CHEMISTRY COMMUNITY

So I struggled to do problem 13.1 until I finally got an answer, and I tried self testing myself with problem 13.2. However, I am not sure what to do.

The problem reads: The following redox reaction is used to prepare orthotelluric acid:
Te(s)+ClO3-(aq)+H2O---->H6TeO6(aq)+Cl2(g)
a)Identify the elements undergoing changes in oxidation state and indicate the initial and final oxidation #s for these elements
b)write and balance reduction/oxidation half-reaction
c)Combine half-reactions to produce a balanced redox reaction

I am not sure about the oxidation # for...(reactants)
ClO3- since Oxygen is -2 and Cl is -1 (the molecule is unstable)
H2O is 0
Te is 0

then (products) Cl2(g) is -2 and I am not sure if H6TeO6(aq) is -12?? or -6?

I also tried balancing it, but everything is separated so how can I get two half-reactions for reduction and oxidation?

Please help? Unless, you feel that this problem is not "homework," then I understand.
thanks :D

For part a) you figure out the individual charges for i) Te as Te --> H₆TeO and ii)Cl as ClO₃^- --> Cl₂.

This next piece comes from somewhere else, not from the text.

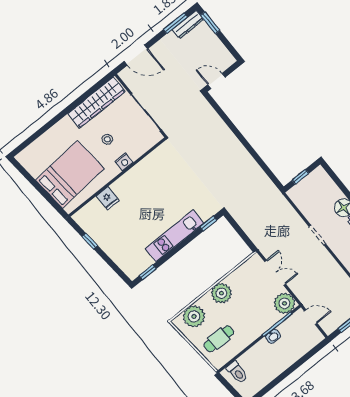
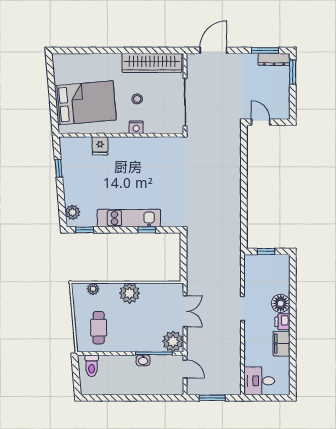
door: (136, 55) -> (213, 50), swing flipped
window: (208, 224) -> (147, 230), moved
plant: (128, 266) -> (73, 212), added
plant: (194, 316) -> (93, 289), width x0.53, depth x0.53
cafe table: (219, 339) -> (99, 328), turned 90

For i) Te = 0 charge since there is no stated charge in the equation. H₆TeO will have to be broken down in order
to find the individual charge for Te.
H₆ = 6(+1)=+6
Te= ?
O₆= 6(-2)=-12
The overall charge for H₆TeO is 0 so the charge of Te must cancel out the charge of -6 brought from the H₆
and O₆; Therefore, Te must be +6. So we can conclude that Te is being oxidized from a 0 charge to a +6 charge.

For ii) ClO₃^- must also be broken down to find the individual charge for Cl. We know that
O₃= 3(-2) = -6
and that the overall charge of ClO₃^- is -1, so Cl must have a +5 charge in order to give the whole
molecule a charge of -1.
Cl₂= 0 because there is no stated charge in the equation; therefore, we can conclude that Cl is being reduced
from +5 to 0.

I am working on part b right now, so I will post the explanation in a couple of minutes.

for part b) we write the oxidation half-reaction (we established from part a that Te is being oxidized so we will write the half reaction for it)

1. Write down the half reaction
Te --> H₆TeO₆

2. balance all elements except for hydrogen and oxygen
Te is already balanced

3. balance oxygen by adding H2O
6H₂O + Te --> H₆TeO₆

4. Balance hydrogen by adding H+
6H₂O + Te --> H₆TeO₆ + 6H⁺

5. Balance charges by adding e-
Left hand side =0 charge. Right hand side =6+ charge (Balance by adding 6e^- to the right hand side)
6H₂O + Te --> H₆TeO₆ + 6H⁺ + 6e^-

Hope this helps. If you follow these same steps you can balance the reduction half-reaction as well.